And what a place it was to meet people, as though winds in the ether somehow crossed there. Here was Shiv, the old hippie who spends about half of each year in Kathmandu and the other half at his Poetry Ashram in Woodstock; the young, Chinese Christina, with pale bony fingers studying old texts at the University and more than a little bit shocked by some of the contents; Ling, the yoga teacher leading her group of students, fired up my enthusiasm; the young American woman, travelling alone, who told me that she had very little problem with men in the way you might first expect, but that the ones who wanted a relationship were more difficult – they would see that relationship as a stepping stone to a marriage, and then to a ticket out of there; the guy, whose name I have forgotten, who wangled himself a cushy number travelling round the world and making a video blog for some “old folks” in a home back in England; and Mick, who turned out to be the ex-boyfriend of the daughter of people I had known this before in Ireland.
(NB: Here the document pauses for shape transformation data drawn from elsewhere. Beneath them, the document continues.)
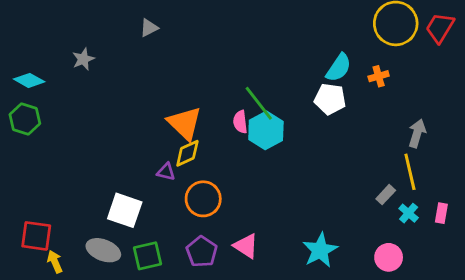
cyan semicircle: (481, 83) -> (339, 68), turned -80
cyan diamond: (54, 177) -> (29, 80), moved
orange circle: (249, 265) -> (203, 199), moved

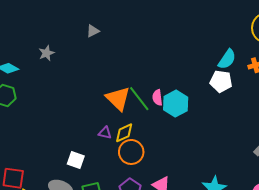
green line: (259, 103) -> (139, 99), moved
yellow diamond: (187, 153) -> (124, 133), moved
white square: (125, 210) -> (76, 160), size x0.7

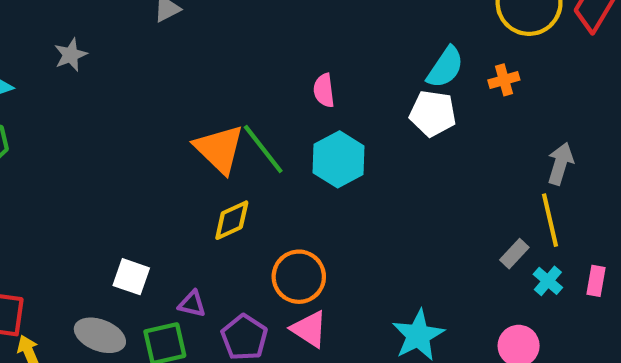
pink semicircle: (157, 98) -> (324, 90), moved
purple triangle: (105, 133) -> (192, 304), moved
orange circle: (131, 152) -> (299, 277), moved

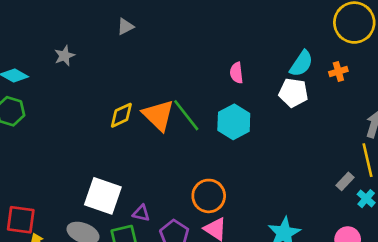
pink semicircle: (324, 90) -> (236, 73), moved
yellow diamond: (232, 220) -> (121, 115), moved
white square: (131, 277) -> (103, 196), size x1.6

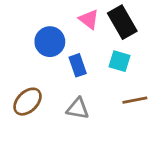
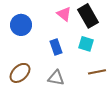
blue circle: (50, 42) -> (21, 25), moved

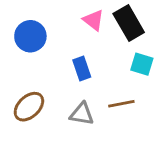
cyan square: (86, 44) -> (142, 64), moved
brown line: (97, 72) -> (121, 104), moved

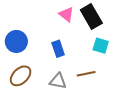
blue circle: (30, 36) -> (16, 41), moved

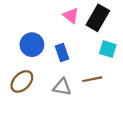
black rectangle: (91, 16) -> (98, 18), turned 60
blue circle: (16, 41) -> (32, 45), moved

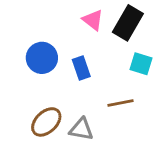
brown ellipse: (22, 81) -> (46, 122), moved
gray triangle: (62, 87) -> (81, 129), moved

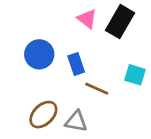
cyan square: (141, 64) -> (135, 75), moved
brown line: (121, 103) -> (97, 89), moved, turned 35

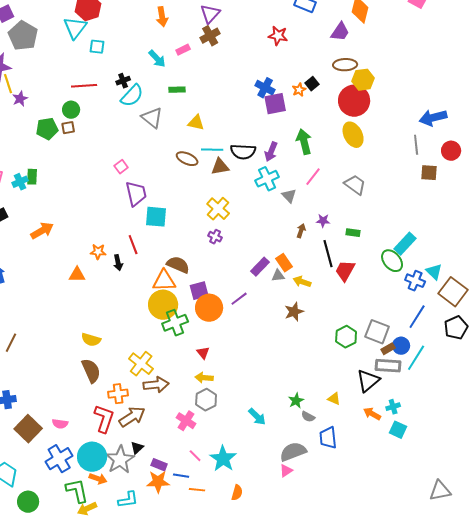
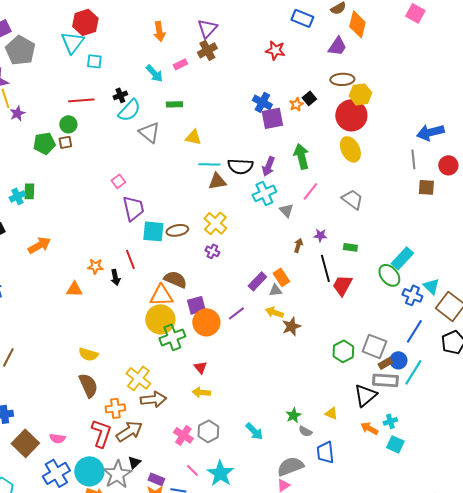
brown ellipse: (187, 159) -> (177, 230), moved, turned -35
yellow arrow: (302, 282) -> (274, 312), moved
gray hexagon: (206, 400) -> (208, 431), moved

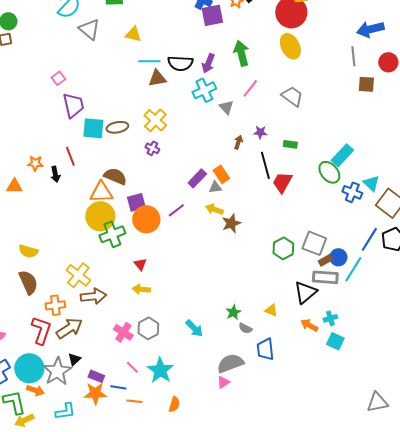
blue line: (414, 331) -> (369, 239), moved

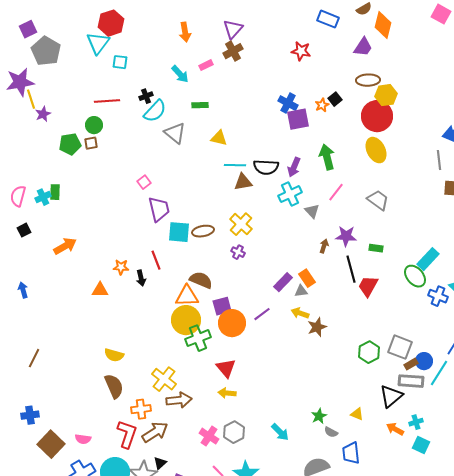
purple star: (260, 132) -> (346, 236), size x1.5
red triangle: (140, 264) -> (226, 368), size x1.5

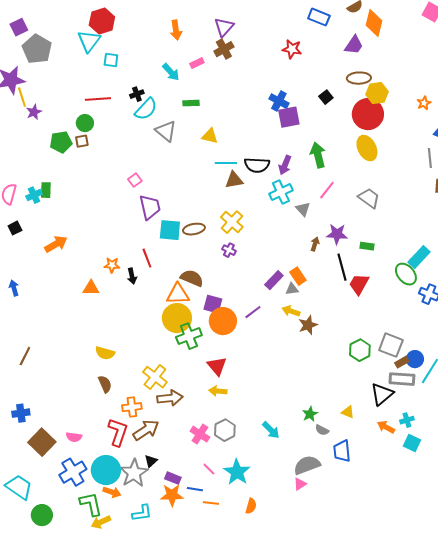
orange star: (322, 105) -> (424, 103), moved
purple square: (222, 306) -> (213, 304), turned 30
brown semicircle: (114, 386) -> (105, 384), size x0.7

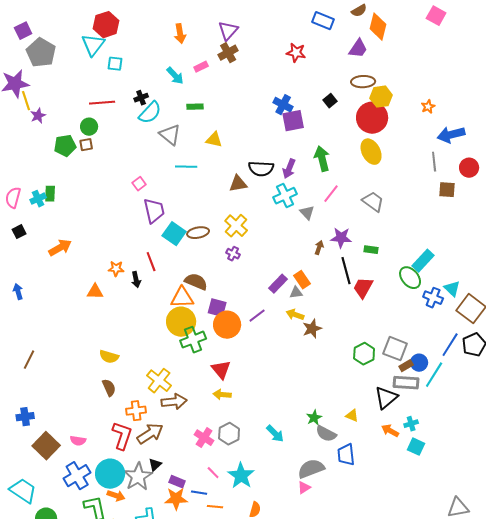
cyan line: (226, 163) -> (186, 167), moved
cyan square: (170, 230) -> (174, 234), turned 30
gray semicircle: (322, 430) -> (326, 434), size x1.5

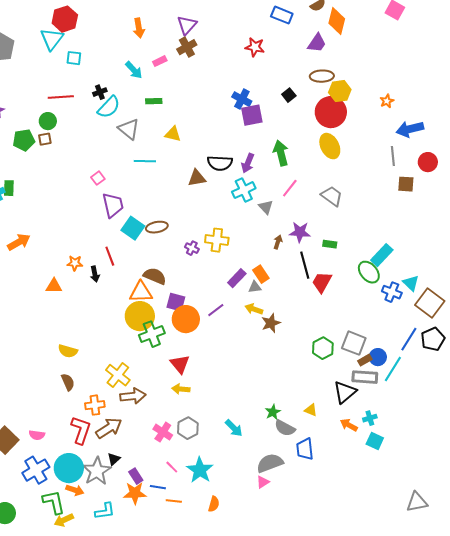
yellow cross: (236, 226) -> (217, 240), moved, turned -35
purple rectangle: (177, 482) -> (136, 476), turned 35

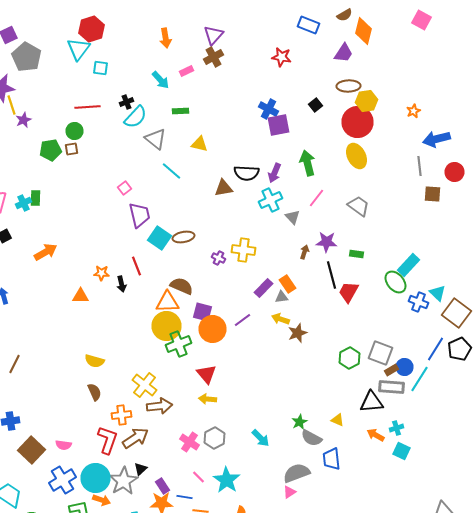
cyan line: (145, 161) -> (172, 171), turned 40
black triangle: (345, 392) -> (372, 402), turned 35

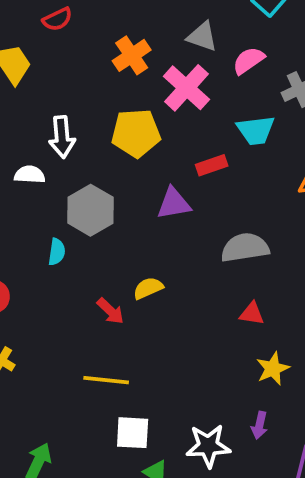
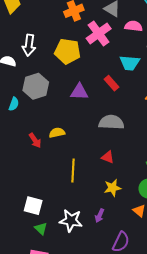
pink semicircle: (248, 60) -> (134, 26), turned 30
red rectangle: (212, 165) -> (111, 83), moved, turned 56
yellow line: (106, 380) -> (73, 171), moved, turned 75

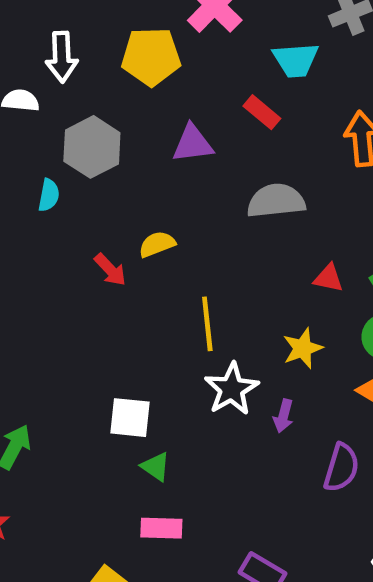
red triangle: (108, 157) -> (328, 278), moved
white star: (71, 221) -> (232, 389), moved, turned -30

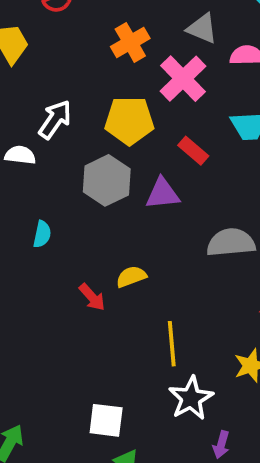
white arrow: (62, 57) -> (55, 119), turned -144
red rectangle: (262, 112) -> (193, 151), moved
gray hexagon: (92, 147) -> (107, 180), moved
purple arrow: (283, 416) -> (221, 445), moved

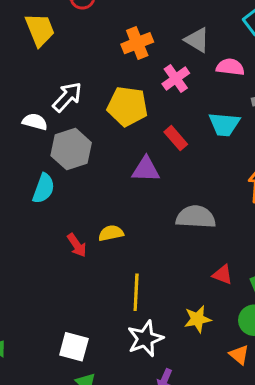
pink cross: (183, 79) -> (176, 78), size x0.7
gray hexagon: (107, 180) -> (71, 149), moved
cyan semicircle: (42, 234) -> (44, 188), size x1.4

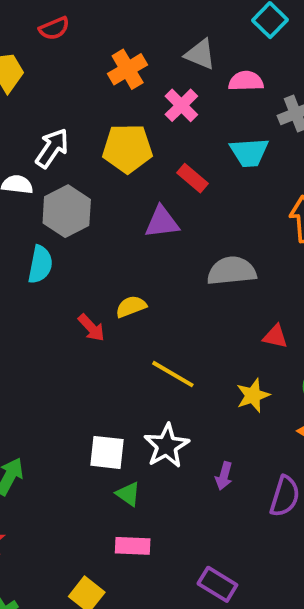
yellow line: (136, 292) -> (173, 374), turned -54
white star: (145, 339) -> (167, 446), moved

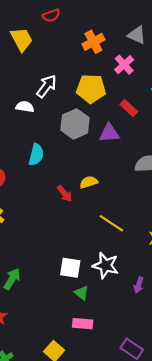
gray hexagon: (67, 211) -> (75, 124), moved
white star: (167, 446) -> (106, 265), turned -30

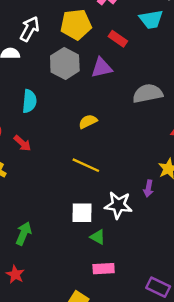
red arrow: (65, 193) -> (22, 143), moved
yellow line: (111, 223) -> (86, 165), moved
purple arrow: (139, 285) -> (148, 189), moved

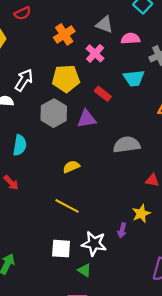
green triangle: (98, 237) -> (84, 270), moved

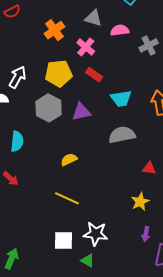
cyan trapezoid: (134, 78) -> (121, 99), moved
red rectangle: (103, 94) -> (94, 75), moved
purple arrow: (122, 230) -> (146, 234), moved

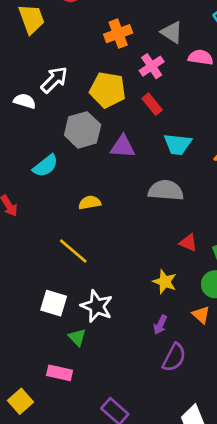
cyan semicircle: (17, 141) -> (45, 166), moved, turned 30
yellow star: (140, 202) -> (165, 282), turned 30

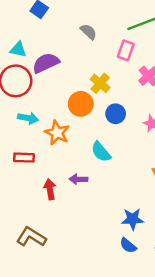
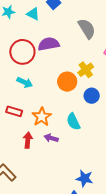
gray semicircle: (89, 32) -> (87, 29), size x1.5
cyan triangle: (18, 50) -> (33, 14), moved
orange star: (57, 133) -> (42, 117), moved

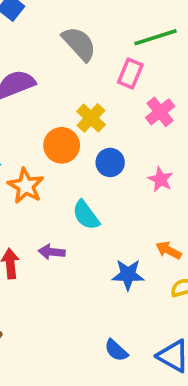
orange star: (42, 117) -> (26, 186), moved
blue star: (84, 178) -> (128, 275), moved

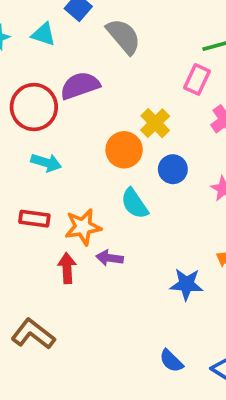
gray semicircle: (79, 44) -> (124, 36), moved
orange star: (26, 186) -> (83, 227), moved, turned 30
cyan semicircle: (86, 215) -> (135, 204), moved

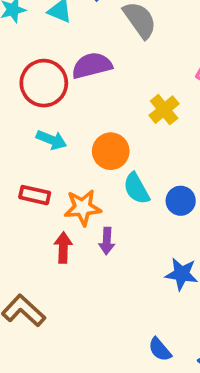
orange circle: (124, 150) -> (111, 151), moved
blue circle: (173, 169) -> (181, 201), moved
purple arrow: (110, 258) -> (107, 241), turned -100

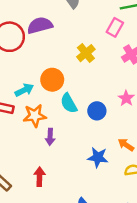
cyan arrow: (51, 140) -> (24, 90), moved, turned -48
red arrow: (63, 248) -> (39, 177), moved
In short, scholars, travellers, and mystics, brought together from across the world, pulled by some remarkable karmic threads.

This podcast isn’t intended as a substitute for thorough ways of studying the dharma, or of practicing it. Rather than a virtual classroom or virtual temple, I want to feel like it’s the virtual eatery round the corner. It is seven years since I was in the real Double Dorje, but that’s why I have named this podcast after it. Who knows who might meet here?